** Task description **
Please return every line of the records below that contains the string "axis".

** Data shown **
--- --- ---

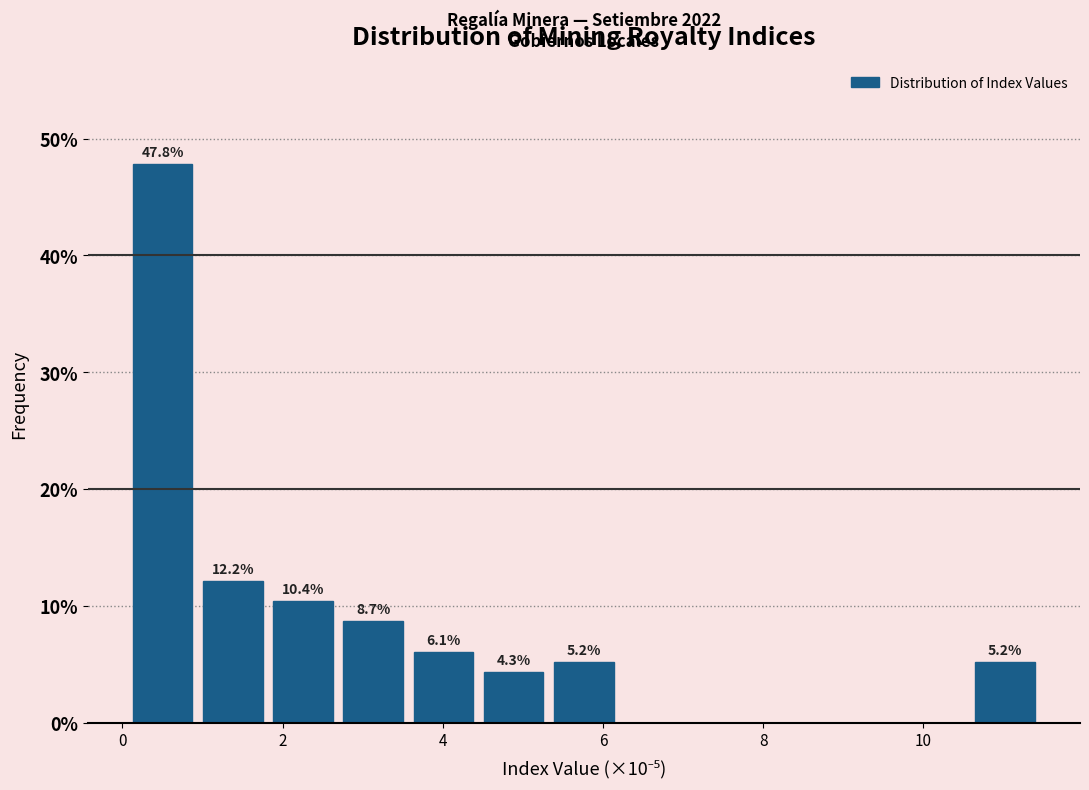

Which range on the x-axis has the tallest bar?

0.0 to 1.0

--- --- ---

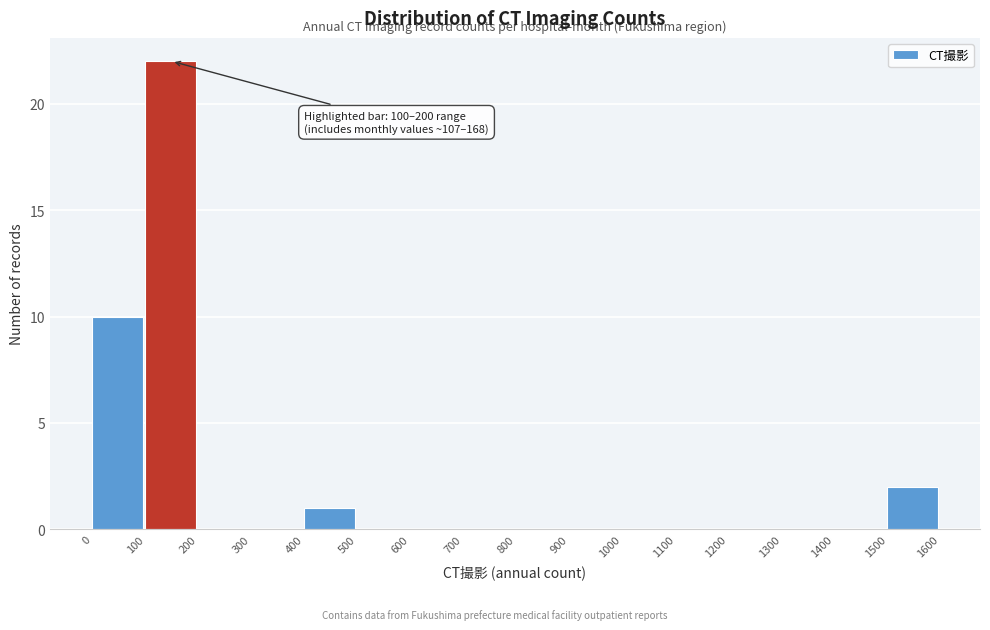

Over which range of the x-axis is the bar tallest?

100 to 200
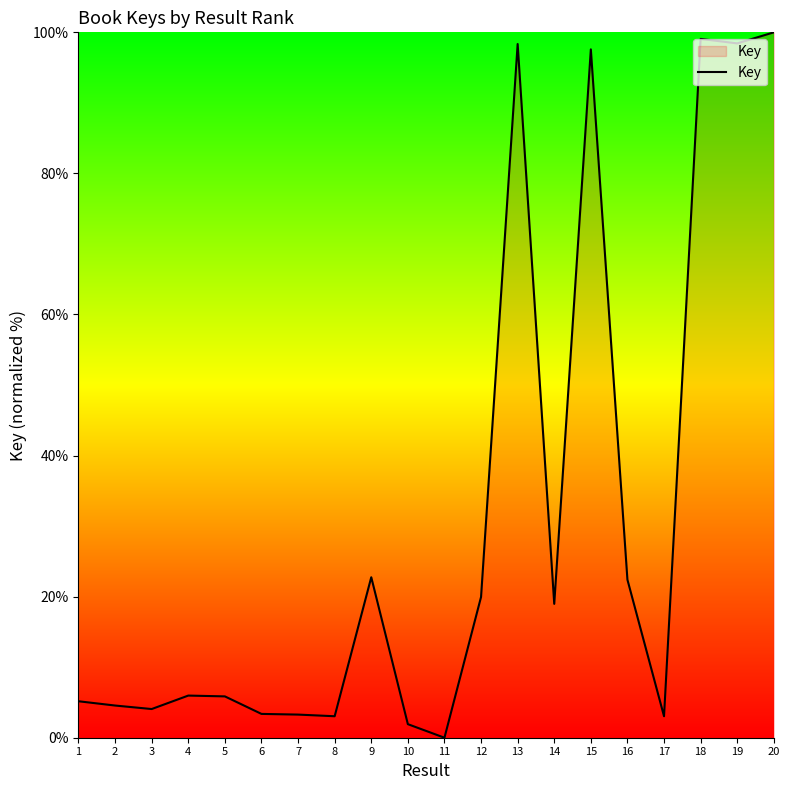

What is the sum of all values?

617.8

--- --- ---

** Solution below **
Which range on the x-axis has the tallest bar?
Over which range of the x-axis is the bar tallest?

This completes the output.